_Your objective:_
Please copy out every item below, swapping "Gymnasieskolen" for "Skolebladet" wherever it occurs and leaving all other text unchanged.

** Opening Data under study block **

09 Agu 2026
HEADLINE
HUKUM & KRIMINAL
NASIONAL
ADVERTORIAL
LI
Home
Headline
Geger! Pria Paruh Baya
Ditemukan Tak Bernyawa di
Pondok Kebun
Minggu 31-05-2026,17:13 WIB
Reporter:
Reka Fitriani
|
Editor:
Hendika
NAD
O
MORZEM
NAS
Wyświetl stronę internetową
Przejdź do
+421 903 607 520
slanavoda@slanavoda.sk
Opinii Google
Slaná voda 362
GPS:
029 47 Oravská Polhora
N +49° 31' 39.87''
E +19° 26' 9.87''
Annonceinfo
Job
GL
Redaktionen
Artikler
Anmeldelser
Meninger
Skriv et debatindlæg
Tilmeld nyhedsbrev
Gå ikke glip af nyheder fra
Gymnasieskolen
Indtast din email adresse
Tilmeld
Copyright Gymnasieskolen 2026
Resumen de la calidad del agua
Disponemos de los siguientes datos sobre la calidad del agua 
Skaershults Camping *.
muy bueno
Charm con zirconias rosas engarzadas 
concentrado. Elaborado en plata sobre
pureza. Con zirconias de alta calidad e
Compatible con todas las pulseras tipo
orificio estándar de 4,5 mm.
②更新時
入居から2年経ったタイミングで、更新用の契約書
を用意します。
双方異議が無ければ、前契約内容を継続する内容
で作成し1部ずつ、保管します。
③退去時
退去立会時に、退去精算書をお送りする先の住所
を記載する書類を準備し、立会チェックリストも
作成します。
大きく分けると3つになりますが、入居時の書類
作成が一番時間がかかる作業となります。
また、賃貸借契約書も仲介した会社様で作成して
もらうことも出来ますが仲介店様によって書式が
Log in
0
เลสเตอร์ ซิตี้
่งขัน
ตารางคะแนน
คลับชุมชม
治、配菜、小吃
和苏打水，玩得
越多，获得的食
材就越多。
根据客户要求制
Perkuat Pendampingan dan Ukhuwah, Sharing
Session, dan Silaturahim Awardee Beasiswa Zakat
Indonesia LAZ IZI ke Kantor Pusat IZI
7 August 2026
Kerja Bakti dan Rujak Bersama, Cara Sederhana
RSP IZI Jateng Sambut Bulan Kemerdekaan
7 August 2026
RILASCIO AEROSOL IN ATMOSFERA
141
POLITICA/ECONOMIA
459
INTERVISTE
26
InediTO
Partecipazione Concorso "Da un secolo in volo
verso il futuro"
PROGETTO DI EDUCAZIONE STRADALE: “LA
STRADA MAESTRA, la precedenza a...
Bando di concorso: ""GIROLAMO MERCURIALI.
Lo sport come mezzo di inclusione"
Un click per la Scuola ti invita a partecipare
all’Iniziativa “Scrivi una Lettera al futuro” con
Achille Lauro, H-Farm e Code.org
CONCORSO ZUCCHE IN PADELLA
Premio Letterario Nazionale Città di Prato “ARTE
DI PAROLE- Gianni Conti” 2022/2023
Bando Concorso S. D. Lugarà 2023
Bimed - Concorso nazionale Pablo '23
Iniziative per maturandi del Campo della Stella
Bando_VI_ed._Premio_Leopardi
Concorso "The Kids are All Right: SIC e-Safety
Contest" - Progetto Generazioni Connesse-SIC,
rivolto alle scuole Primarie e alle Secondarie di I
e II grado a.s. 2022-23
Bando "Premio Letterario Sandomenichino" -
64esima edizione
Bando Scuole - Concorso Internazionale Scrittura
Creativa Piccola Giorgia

** Closing Data under study block **

_Written reply:_
09 Agu 2026
HEADLINE
HUKUM & KRIMINAL
NASIONAL
ADVERTORIAL
LI
Home
Headline
Geger! Pria Paruh Baya
Ditemukan Tak Bernyawa di
Pondok Kebun
Minggu 31-05-2026,17:13 WIB
Reporter:
Reka Fitriani
|
Editor:
Hendika
NAD
O
MORZEM
NAS
Wyświetl stronę internetową
Przejdź do
+421 903 607 520
slanavoda@slanavoda.sk
Opinii Google
Slaná voda 362
GPS:
029 47 Oravská Polhora
N +49° 31' 39.87''
E +19° 26' 9.87''
Annonceinfo
Job
GL
Redaktionen
Artikler
Anmeldelser
Meninger
Skriv et debatindlæg
Tilmeld nyhedsbrev
Gå ikke glip af nyheder fra
Skolebladet
Indtast din email adresse
Tilmeld
Copyright Skolebladet 2026
Resumen de la calidad del agua
Disponemos de los siguientes datos sobre la calidad del agua 
Skaershults Camping *.
muy bueno
Charm con zirconias rosas engarzadas 
concentrado. Elaborado en plata sobre
pureza. Con zirconias de alta calidad e
Compatible con todas las pulseras tipo
orificio estándar de 4,5 mm.
②更新時
入居から2年経ったタイミングで、更新用の契約書
を用意します。
双方異議が無ければ、前契約内容を継続する内容
で作成し1部ずつ、保管します。
③退去時
退去立会時に、退去精算書をお送りする先の住所
を記載する書類を準備し、立会チェックリストも
作成します。
大きく分けると3つになりますが、入居時の書類
作成が一番時間がかかる作業となります。
また、賃貸借契約書も仲介した会社様で作成して
もらうことも出来ますが仲介店様によって書式が
Log in
0
เลสเตอร์ ซิตี้
่งขัน
ตารางคะแนน
คลับชุมชม
治、配菜、小吃
和苏打水，玩得
越多，获得的食
材就越多。
根据客户要求制
Perkuat Pendampingan dan Ukhuwah, Sharing
Session, dan Silaturahim Awardee Beasiswa Zakat
Indonesia LAZ IZI ke Kantor Pusat IZI
7 August 2026
Kerja Bakti dan Rujak Bersama, Cara Sederhana
RSP IZI Jateng Sambut Bulan Kemerdekaan
7 August 2026
RILASCIO AEROSOL IN ATMOSFERA
141
POLITICA/ECONOMIA
459
INTERVISTE
26
InediTO
Partecipazione Concorso "Da un secolo in volo
verso il futuro"
PROGETTO DI EDUCAZIONE STRADALE: “LA
STRADA MAESTRA, la precedenza a...
Bando di concorso: ""GIROLAMO MERCURIALI.
Lo sport come mezzo di inclusione"
Un click per la Scuola ti invita a partecipare
all’Iniziativa “Scrivi una Lettera al futuro” con
Achille Lauro, H-Farm e Code.org
CONCORSO ZUCCHE IN PADELLA
Premio Letterario Nazionale Città di Prato “ARTE
DI PAROLE- Gianni Conti” 2022/2023
Bando Concorso S. D. Lugarà 2023
Bimed - Concorso nazionale Pablo '23
Iniziative per maturandi del Campo della Stella
Bando_VI_ed._Premio_Leopardi
Concorso "The Kids are All Right: SIC e-Safety
Contest" - Progetto Generazioni Connesse-SIC,
rivolto alle scuole Primarie e alle Secondarie di I
e II grado a.s. 2022-23
Bando "Premio Letterario Sandomenichino" -
64esima edizione
Bando Scuole - Concorso Internazionale Scrittura
Creativa Piccola Giorgia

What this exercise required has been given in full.